Kevin Forbes, regional chairman of the Personal Finance and Society in Hampshire and Dorset, said: “It’s not the fault of the firm that has been cloned. It’s often very damaging for them and a sad situation for some great advisers and businesses. Fraudsters use literature and websites that mirror those of legitimate firms, as well as encouraging investors to check the firm reference number (FRN) on the FCA Register to sound as convincing as possible, as they also clone this.

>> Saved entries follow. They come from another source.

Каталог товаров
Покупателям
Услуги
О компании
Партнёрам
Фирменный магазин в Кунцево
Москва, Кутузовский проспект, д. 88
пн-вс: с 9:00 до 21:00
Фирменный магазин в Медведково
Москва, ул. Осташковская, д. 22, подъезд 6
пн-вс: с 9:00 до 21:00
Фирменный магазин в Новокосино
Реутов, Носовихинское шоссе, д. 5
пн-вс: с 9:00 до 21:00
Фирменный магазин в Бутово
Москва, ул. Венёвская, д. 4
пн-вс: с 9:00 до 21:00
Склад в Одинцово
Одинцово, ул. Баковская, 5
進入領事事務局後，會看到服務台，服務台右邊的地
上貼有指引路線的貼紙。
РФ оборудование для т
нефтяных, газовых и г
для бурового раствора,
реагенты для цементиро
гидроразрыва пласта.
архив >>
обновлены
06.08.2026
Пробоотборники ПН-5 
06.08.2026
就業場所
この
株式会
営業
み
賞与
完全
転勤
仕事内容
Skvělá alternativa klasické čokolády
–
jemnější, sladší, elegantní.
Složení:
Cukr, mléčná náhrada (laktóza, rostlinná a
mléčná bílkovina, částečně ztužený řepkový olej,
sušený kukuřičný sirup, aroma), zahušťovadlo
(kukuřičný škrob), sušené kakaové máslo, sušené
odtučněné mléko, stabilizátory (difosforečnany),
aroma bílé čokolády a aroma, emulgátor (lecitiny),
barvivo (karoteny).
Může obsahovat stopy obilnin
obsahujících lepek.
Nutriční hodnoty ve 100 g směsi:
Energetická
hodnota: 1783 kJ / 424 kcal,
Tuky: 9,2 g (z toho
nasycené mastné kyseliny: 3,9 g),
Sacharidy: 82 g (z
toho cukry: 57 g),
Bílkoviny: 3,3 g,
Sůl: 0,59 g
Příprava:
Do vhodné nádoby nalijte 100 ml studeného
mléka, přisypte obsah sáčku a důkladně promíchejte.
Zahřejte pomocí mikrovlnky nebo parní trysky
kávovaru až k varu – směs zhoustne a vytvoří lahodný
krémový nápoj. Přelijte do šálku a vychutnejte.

“The FCA warned that even experienced investors could be at risk of these clone firm scams, as despite 75 per cent of investors saying that they ‘felt confident’ they could identify a scam, 77 per cent went on to admit they did not know or were unsure what a clone investment firm was.”

Mr Forbes – a founding partner at Strategic Solutions Chartered Financial Planners in – said anyone considering investing with a new adviser should visit the FCA register to make sure the firm was authorised. “Then importantly use the contact details on the FCA register, not the details the firm gives you, and look for subtle differences to avoid ‘clone firm’ scams,” he added.

Fake directories are also a potential problem, he said, so consumers should go to the directories of legitimate professional bodies such as the Personal Finance Society, or visit the FCA at

“The golden rule should be that, if you are in any doubt about whether or not the firm you are dealing with is legitimate, do not part with your hard-earned savings,” he added.